On Dignity

 “As soon as you place anyone outside of the circle of “us” the mind/brain automatically begins to devalue that person and justify poor treatment of him (Efferson, Lalive, and Feh, 2008).  Feeling unheard, unseen and even a sense of unworthiness are feelings nobody wants to experience, yet everyone has. These feelings tend to manifest in behaviors that are not in the best interest of the individual or society.  Researcher and author Donna Hicks PhD. attributes these behaviors to “dignity violations”. Being treated as unworthy or “less than” violates one’s dignity. Hicks’ research explains how “dignity violations” are the root cause of all harm.  Therefore, with a deep understanding and practice of honoring dignity, we can repair current and prevent future harms and injustice.

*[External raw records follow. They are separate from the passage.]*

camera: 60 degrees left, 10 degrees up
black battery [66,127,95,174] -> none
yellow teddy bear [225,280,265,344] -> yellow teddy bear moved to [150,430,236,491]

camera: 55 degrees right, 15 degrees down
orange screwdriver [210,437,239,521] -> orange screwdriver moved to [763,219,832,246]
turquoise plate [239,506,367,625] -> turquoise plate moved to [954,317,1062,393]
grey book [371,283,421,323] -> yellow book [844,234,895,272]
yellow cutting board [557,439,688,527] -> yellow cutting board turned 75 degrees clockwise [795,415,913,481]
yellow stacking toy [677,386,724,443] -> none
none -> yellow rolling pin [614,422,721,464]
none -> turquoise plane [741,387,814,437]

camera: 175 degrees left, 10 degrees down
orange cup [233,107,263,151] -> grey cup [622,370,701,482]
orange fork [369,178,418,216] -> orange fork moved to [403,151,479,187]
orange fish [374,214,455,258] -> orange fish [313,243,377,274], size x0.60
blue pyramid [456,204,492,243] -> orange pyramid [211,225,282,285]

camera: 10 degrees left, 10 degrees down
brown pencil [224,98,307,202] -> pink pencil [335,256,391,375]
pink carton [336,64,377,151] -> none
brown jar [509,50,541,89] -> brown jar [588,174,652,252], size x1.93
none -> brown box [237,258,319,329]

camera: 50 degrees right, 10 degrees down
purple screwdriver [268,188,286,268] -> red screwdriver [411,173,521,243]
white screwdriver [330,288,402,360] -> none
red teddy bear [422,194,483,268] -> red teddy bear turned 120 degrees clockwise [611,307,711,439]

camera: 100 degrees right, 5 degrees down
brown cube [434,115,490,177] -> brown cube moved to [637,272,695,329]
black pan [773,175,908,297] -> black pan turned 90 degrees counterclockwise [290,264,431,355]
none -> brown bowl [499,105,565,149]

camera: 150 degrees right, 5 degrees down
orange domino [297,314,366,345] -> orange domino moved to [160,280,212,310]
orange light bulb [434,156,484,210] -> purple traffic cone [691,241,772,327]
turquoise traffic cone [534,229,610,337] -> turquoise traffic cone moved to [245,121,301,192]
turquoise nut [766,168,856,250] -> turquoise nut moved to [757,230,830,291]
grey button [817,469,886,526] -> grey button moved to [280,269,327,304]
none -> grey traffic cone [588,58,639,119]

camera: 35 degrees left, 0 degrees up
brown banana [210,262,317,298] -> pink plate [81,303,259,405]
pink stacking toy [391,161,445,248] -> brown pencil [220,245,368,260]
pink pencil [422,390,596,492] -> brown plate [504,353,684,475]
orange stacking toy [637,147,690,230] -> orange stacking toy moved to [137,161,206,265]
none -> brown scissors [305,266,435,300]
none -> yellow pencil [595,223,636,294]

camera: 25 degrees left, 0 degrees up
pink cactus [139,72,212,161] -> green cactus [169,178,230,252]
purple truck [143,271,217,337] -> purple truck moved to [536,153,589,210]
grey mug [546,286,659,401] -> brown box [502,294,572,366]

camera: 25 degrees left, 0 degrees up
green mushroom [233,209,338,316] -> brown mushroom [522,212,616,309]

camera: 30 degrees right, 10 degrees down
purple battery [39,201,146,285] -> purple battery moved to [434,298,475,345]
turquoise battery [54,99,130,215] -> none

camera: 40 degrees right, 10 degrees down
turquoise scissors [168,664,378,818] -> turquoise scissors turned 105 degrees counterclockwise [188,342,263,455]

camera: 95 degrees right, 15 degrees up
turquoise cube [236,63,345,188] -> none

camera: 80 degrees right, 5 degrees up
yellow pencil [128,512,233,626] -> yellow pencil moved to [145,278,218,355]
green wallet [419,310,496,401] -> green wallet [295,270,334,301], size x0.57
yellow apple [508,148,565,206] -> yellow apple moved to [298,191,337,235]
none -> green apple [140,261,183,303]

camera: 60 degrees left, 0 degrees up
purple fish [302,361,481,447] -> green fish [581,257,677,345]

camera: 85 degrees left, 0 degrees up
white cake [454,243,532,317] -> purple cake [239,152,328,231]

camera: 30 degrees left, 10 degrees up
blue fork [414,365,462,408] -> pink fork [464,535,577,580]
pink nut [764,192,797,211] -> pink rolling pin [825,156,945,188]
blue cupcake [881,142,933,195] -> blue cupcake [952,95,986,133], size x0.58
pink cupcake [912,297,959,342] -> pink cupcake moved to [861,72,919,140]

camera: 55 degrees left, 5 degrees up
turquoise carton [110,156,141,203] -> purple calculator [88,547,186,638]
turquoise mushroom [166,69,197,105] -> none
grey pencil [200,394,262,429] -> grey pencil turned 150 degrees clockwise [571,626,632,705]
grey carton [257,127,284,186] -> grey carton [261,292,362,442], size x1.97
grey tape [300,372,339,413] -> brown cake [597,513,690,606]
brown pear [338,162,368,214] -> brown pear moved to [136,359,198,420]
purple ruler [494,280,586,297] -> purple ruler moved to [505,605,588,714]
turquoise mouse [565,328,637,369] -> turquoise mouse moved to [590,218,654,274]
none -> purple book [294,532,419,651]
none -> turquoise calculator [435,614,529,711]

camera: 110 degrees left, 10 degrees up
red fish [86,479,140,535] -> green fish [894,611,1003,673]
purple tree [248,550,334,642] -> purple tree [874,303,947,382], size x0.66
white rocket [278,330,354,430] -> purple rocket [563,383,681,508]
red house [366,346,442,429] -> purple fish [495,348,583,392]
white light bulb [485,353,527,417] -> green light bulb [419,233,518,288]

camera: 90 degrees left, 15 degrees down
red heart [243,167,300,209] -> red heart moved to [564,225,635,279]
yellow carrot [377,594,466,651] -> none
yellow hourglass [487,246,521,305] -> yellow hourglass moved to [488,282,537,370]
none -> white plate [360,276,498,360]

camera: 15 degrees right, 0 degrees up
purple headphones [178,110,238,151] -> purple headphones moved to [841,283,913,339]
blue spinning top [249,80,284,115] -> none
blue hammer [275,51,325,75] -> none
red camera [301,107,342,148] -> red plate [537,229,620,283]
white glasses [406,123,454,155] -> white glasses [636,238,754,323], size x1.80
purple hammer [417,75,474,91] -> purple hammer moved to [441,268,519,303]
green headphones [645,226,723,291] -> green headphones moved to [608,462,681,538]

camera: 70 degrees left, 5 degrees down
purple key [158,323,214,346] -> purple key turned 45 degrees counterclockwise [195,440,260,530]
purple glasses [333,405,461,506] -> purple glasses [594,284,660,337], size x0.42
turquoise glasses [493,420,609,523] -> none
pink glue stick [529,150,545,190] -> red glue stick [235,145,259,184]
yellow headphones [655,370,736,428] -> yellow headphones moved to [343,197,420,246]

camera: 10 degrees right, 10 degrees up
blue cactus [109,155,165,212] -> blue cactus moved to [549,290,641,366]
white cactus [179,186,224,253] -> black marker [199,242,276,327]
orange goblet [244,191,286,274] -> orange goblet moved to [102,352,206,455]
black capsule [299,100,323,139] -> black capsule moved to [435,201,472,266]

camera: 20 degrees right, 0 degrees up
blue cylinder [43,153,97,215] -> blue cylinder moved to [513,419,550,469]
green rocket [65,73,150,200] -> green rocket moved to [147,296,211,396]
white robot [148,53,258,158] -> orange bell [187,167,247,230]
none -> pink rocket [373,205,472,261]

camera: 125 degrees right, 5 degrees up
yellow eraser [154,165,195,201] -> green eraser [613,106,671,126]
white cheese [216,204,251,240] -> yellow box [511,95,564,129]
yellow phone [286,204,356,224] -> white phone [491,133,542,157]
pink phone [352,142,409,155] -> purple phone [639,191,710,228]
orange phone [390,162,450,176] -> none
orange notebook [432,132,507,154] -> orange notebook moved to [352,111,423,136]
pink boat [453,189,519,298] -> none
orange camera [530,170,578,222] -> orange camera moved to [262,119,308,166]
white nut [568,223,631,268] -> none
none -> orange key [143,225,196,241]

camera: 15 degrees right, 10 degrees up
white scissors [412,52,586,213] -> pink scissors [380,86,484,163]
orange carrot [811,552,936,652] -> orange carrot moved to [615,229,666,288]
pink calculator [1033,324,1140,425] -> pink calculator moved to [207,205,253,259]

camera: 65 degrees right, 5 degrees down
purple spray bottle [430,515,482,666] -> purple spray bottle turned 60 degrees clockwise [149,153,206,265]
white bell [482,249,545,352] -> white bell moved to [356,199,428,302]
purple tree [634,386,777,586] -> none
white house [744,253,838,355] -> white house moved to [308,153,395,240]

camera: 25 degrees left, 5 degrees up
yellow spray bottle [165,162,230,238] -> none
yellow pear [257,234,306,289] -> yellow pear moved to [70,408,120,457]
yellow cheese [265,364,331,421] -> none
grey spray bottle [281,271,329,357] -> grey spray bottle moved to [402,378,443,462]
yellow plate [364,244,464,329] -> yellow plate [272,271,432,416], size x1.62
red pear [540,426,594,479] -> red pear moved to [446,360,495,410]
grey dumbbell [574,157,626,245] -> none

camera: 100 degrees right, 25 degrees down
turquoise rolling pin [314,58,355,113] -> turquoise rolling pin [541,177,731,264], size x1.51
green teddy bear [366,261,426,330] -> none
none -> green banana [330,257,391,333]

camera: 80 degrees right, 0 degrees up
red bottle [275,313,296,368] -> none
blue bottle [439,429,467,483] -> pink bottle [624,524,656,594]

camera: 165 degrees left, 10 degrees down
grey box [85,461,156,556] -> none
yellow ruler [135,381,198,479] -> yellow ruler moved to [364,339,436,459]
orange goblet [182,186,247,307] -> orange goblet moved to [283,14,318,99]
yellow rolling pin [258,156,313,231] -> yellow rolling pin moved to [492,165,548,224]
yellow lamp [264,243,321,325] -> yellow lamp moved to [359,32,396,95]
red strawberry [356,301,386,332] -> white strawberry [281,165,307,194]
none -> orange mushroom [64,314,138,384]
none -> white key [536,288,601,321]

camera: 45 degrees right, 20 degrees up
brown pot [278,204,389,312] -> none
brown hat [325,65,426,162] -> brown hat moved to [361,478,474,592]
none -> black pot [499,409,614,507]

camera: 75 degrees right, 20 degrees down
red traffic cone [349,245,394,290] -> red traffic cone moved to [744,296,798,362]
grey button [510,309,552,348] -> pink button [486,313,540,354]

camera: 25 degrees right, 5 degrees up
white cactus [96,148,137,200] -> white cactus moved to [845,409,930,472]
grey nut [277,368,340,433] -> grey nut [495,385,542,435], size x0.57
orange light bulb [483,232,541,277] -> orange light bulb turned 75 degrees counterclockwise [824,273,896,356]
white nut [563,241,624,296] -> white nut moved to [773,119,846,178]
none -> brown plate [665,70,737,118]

 Understanding dignity requires the distinction between the “human” and the “being”.   “Human” describes the combination of a person’s biological makeup and outward personality.  The “being” is the inter personality and all beings share the same characteristics. The essence of all beings share the desire to avoid suffering and alleviate the suffering of others when encountered.  Honoring dignity means seeing beyond (even undesirable/disrespectful) behaviors and accepting the inherent worth and vulnerability of the “human” and knowing beneath that the person shares the same desires as you:  The desire to be free of suffering and will alleviate the suffering of others when encountered. By navigating life through a dignity lens we recognize that to the core, all human beings long for connectedness and an ease of suffering.  Honoring the dignity of self and others increases personal well-being  and elevates all human potential. 

Keep in mind Psychologist and author Rick Hansen's words, “Pay attention to the number of times a day you categorize someone as “not like me,” particularly in subtle ways: not my social background, not my style, and so on. It’s startling how routine it is. See what happens to your mind when you consciously release this distinction and focus instead on what you have in common with that person, on what makes you both an “us.”

Think about, journal, discuss, etc. the following questions.

  1. In what ways can I honor the dignity within myself

  2. In what ways can I honor the dignity of other people ?

  3. In what ways can I maintain my  dignity and preserve the dignity of others during moments of conflict?